* _Data to process_:
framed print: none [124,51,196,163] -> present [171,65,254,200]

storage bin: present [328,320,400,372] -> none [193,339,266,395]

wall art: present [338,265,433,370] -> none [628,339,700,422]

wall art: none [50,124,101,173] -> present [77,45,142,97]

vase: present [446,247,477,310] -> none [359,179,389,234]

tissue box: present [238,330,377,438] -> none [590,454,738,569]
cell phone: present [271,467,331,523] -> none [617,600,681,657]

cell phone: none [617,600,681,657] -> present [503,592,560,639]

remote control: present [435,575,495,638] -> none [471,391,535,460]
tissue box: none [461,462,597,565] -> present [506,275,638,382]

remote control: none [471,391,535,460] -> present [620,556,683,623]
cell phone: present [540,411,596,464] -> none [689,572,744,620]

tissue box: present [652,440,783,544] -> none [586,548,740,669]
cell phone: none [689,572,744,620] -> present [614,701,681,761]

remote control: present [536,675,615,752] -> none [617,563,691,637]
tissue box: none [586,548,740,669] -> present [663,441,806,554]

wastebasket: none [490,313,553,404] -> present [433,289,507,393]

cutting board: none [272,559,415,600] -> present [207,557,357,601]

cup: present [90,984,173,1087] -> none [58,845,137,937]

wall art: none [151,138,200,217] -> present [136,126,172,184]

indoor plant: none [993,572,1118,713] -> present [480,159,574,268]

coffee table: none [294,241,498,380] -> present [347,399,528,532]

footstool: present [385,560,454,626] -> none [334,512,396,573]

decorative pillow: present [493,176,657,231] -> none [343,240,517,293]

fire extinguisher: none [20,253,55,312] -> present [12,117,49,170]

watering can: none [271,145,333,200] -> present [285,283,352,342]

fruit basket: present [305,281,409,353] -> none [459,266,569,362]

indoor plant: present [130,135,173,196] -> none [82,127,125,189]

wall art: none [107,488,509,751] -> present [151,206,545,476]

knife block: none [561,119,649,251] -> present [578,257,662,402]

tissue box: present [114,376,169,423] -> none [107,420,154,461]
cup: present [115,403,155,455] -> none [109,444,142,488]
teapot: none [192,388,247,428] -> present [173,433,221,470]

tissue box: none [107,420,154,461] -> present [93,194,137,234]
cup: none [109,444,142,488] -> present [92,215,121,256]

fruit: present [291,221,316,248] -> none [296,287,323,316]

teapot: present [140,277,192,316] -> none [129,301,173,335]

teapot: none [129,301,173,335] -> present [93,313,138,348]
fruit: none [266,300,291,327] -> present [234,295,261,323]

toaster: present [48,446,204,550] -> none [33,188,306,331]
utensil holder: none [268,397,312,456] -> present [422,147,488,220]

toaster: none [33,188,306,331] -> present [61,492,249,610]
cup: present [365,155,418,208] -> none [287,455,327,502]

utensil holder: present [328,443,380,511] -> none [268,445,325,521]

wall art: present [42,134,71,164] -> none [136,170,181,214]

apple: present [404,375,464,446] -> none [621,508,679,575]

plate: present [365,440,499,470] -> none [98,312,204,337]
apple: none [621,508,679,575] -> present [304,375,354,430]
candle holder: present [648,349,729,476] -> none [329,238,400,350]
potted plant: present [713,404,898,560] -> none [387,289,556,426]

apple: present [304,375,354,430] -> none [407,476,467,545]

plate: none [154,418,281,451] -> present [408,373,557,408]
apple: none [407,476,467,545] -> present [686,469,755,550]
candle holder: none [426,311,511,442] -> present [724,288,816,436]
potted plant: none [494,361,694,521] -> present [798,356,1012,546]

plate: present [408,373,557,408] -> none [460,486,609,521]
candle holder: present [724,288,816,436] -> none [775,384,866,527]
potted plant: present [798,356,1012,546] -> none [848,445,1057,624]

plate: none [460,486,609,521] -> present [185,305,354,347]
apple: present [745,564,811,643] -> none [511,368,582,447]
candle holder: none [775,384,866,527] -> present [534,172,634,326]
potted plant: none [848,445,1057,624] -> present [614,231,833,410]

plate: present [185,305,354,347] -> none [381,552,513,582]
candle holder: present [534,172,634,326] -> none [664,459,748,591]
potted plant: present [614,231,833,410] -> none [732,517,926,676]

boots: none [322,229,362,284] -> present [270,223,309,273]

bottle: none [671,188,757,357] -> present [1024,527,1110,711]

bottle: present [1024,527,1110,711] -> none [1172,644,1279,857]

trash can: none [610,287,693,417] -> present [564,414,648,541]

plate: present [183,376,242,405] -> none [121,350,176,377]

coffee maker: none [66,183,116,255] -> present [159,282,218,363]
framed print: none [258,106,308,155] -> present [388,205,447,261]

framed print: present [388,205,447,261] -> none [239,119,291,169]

* _Task item_: From the beginning of the listing above down to the line with "wall art: none [50,124,101,173]", every line should be restated exactly.

* _Answer for the task_:
framed print: none [124,51,196,163] -> present [171,65,254,200]

storage bin: present [328,320,400,372] -> none [193,339,266,395]

wall art: present [338,265,433,370] -> none [628,339,700,422]

wall art: none [50,124,101,173] -> present [77,45,142,97]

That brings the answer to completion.